In Croatia an effigy of a gay couple and a child was burnt at a festival in Imotski shortly after a ruling by the Supreme Court on the right of same-sex couples to foster children.
Hate speech from politicians
“The review shows a substantial rise in hate speech across the regions, both from official sources, in the media and online. The trend of politicians verbally attacking LGBTI people has grown considerably and spread widely, while many religious leaders have directly blamed LGBTI people for COVID-19,” said Paradis.
According to the report, “The trend of politicians verbally attacking LGBTI people has grown sizeably and spread in countries including Albania, Azerbaijan, Bosnia and Herzegovina, Bulgaria, Czechia, Estonia, Finland, Hungary, Italy, Kosovo, Latvia, Moldova, North Macedonia, Poland, Russia, Slovakia and Turkey.”
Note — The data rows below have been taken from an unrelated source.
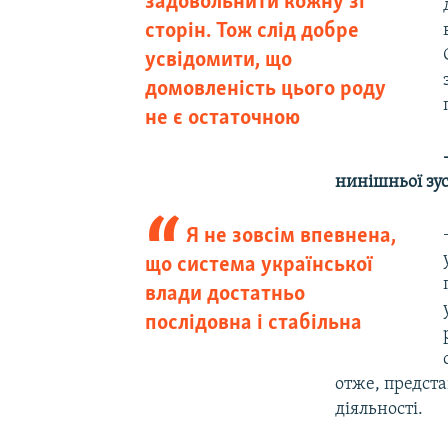
задовольнити кожну зі
сторін. Тож слід добре
усвідомити, що
домовленість цього роду
не є остаточною
нинішньої зус
Я не зовсім впевнена,
що система української
влади достатньо
послідовна і стабільна
отже, предста
діяльності.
Among the many examples of hate speech by politicians, in October 2020, Estonia’s then interior minister Mart Helme made disrespectful comments about same-sex couples in an interview with Deutsche Welle. Helme, the outspoken leader of the far right Conservative People’s Party of Estonia (EKRE), opined that Estonian gay people "could run to Sweden" as they are looked upon more favourably there.
On EKRE’s urging, the government led by Juri Ratas planned to hold a referendum in April 2021 to ask Estonian citizens: “Should marriage in Estonia remain as a union between one man and one woman?” However, the government collapsed at the beginning of 2021.
In Latvia, far-right MP Janis Iesalnieks retweeted a post of an “LGBT-Free zone” sign in Latvian, similar to those used in Poland.
Moldova’s incumbent president Igor Dodon used anti-LGBT rhetoric in an attempt to discredit his rival Maia Sandu ahead of the presidential election.
“I have not participated in any gay marches, like Maia Sandu has done in recent years. Think very carefully, dear parents, what we will achieve in schools with such a president,” Dodon, who went on to lose the election, told a press conference.
Civil partnerships in the Western Balkans
In the EU-aspiring Western Balkans, Montenegro became the first country to introduce civil partnerships, and the Serbian government has promised to take steps toward introducing civil partnerships in 2021.
Meanwhile, talks on a potential marriage equality law stalled in Czechia, and in Latvia the parliament rejected a proposal for same-sex marriage to be legalised. “[Latvia’s] first initiative to legalise civil partnerships or same-sex marriage was launched in 1997, but all have failed to date,” the report noted.
Many countries have “more progressive laws on the books than there were five years ago, but in too many places we’re still waiting for those laws to translate into real change in the lived experience of LGBTI people”, according to LIGA-Europe. At the same time, “in a substantial number of countries, legislative change is lagging, stagnant or backsliding”.
Pride cancelled
In recent years there have been a growing number of Pride events in emerging Europe. In 2020, there were very few Pride events, as most were cancelled due to the lockdowns – indeed, many LGBTI organisations had to turn their energies to providing basic necessities like food and shelter when governments left LGBTI people out of their relief packages.
. “The absence of Pride events matters not just as a test of free assembly, but because of the potential longer-term impact on the visibility and presence of LGBTI people and communities in the public space, which will only be seen as we move into the years beyond the pandemic,” said the report.